ぼくは、阿寒湖に滞在していると、
仕事でもプライベートでも、ほとんど毎日、
森へ通っています。
どうしてそんなに森が好きなのか、
自分でもよくわからない部分があるのですが(笑)、
まあ、人生、好きなことをしているうちが華ですな。
好きなもの、好きなこと、と言うのは、
言い換えると、自分にとって価値があるもの、です。
自分以外の人と価値を共有できるものはいいですが、
他人にはあまり理解してもらえないようなものに、
入れあげてしまうと、これがなかなか大変です。
しかし、逆を言うなら、世の中の人が、
あまり興味を持ってないと思われるものに、
極めて個人的に価値を見出している場合は、
とても幸せな状態なのではないかと思うわけです。
(他人に価値観を押し付けるのは論外ですが)
阿寒の森へ一歩足を踏み入れたら、
それこそいろいろなきのこや粘菌がいます。
コケだって、木の葉だって、この上なく美しい。
すぐにテンションが上がって、恍惚状態に……。
阿寒の森は、自然おたくの、秋葉原だ(笑)!
まあ、それはそれとして。
この写真のヌメリササタケ、かわいいでしょう!
かわいいとか、美しいとか思う感情は、すなわち、
その対象に何かしらの価値を見出している、
ということに他なりません。
ほら、あなたも、だんだん、
きのこ全般が、好きになる、好きになる……(笑)。

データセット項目
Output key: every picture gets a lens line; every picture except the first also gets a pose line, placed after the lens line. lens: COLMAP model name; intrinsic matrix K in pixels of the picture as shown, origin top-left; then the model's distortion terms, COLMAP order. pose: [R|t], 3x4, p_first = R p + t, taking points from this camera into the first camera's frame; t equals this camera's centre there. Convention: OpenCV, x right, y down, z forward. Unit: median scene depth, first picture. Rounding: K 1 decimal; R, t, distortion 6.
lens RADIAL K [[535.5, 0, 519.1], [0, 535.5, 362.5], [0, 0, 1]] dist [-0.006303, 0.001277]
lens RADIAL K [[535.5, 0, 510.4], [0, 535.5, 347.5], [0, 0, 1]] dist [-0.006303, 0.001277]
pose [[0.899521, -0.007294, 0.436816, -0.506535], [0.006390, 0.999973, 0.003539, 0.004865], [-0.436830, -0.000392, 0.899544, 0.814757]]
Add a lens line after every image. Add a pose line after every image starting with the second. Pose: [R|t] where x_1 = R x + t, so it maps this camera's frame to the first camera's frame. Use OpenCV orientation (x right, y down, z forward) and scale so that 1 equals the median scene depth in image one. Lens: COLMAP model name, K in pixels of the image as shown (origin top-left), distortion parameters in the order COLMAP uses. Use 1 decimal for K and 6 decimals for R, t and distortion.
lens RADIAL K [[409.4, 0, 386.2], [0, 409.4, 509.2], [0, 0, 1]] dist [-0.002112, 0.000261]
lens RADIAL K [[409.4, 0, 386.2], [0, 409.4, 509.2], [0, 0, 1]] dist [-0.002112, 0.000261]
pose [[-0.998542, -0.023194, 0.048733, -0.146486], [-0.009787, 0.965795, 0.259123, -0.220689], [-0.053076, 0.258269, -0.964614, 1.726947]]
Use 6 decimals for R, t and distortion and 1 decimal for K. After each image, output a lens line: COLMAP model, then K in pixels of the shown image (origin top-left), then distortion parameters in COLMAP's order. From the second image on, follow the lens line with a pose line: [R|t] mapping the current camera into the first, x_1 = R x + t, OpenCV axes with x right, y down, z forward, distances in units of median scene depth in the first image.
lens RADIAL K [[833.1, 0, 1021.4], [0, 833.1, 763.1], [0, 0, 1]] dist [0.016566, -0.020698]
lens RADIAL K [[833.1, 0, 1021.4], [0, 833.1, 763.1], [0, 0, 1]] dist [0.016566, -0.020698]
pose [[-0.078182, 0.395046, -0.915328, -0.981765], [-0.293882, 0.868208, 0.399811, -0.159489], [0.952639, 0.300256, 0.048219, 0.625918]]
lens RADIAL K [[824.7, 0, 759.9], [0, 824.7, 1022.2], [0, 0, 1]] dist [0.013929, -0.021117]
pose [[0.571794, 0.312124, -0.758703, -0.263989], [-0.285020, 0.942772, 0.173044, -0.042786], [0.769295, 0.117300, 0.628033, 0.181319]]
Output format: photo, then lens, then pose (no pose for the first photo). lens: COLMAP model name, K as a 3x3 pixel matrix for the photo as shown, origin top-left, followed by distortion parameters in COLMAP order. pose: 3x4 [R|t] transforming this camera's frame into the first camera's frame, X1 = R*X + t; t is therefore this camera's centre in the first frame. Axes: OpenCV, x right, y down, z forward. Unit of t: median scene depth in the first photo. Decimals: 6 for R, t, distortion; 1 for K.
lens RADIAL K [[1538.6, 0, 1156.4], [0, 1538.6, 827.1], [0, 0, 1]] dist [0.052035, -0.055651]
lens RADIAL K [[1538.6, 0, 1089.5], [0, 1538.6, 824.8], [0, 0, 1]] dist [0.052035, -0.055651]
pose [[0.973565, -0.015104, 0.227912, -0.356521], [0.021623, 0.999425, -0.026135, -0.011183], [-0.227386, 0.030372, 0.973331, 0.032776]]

• _作業内容_:
(a) 森についての文章の「どうしてそんなに森が好きなのか、」から始まり「(他人に価値観を押し付けるのは論外ですが)」で終わる部分を書き改めてください。その際、「他人」を「周りの人」に置き換えてください。
(b) 森についての文章を、最後の文の後から書き継いでください。

• _回答_:
(a)
どうしてそんなに森が好きなのか、
自分でもよくわからない部分があるのですが(笑)、
まあ、人生、好きなことをしているうちが華ですな。
好きなもの、好きなこと、と言うのは、
言い換えると、自分にとって価値があるもの、です。
自分以外の人と価値を共有できるものはいいですが、
周りの人にはあまり理解してもらえないようなものに、
入れあげてしまうと、これがなかなか大変です。
しかし、逆を言うなら、世の中の人が、
あまり興味を持ってないと思われるものに、
極めて個人的に価値を見出している場合は、
とても幸せな状態なのではないかと思うわけです。
(周りの人に価値観を押し付けるのは論外ですが)

(b)
ヌメリササタケは、夏から秋にかけて、
針葉樹、広葉樹を問わずに森の地面から発生します。
傘は、直径3~10cmほど。
黄土色~茶褐色で、著しく粘性があり、
半球形からまんじゅう形、やがて平らに開きます。
傘裏のヒダは成長とともに灰色から錆色に変化。
柄は上下同大で粘性があり、淡い紫色。
高さは6cm~10cmくらいになります。
食。
歯ごたえがよく、ほんのり甘みもあり、
おまけにぬめりまであるので、汁物にぴったりです。
フウセンタケの仲間で、
この手のぬめぬめのきのこはいくつかあり、
ぼくもなかなか同定しづらいのですが、
少しでも怪しいと思うきのこは、
くれぐれも口にしませんように。
それにしても、
世の中には、お金に換算できない価値が、
けっこうたくさんあると思うんです。
水や空気はタダだから価値が無いかと言ったら、
まったく逆の話ですよね。
読者の皆さんも、機会があったら、
一度、じっくり、考えてみてください。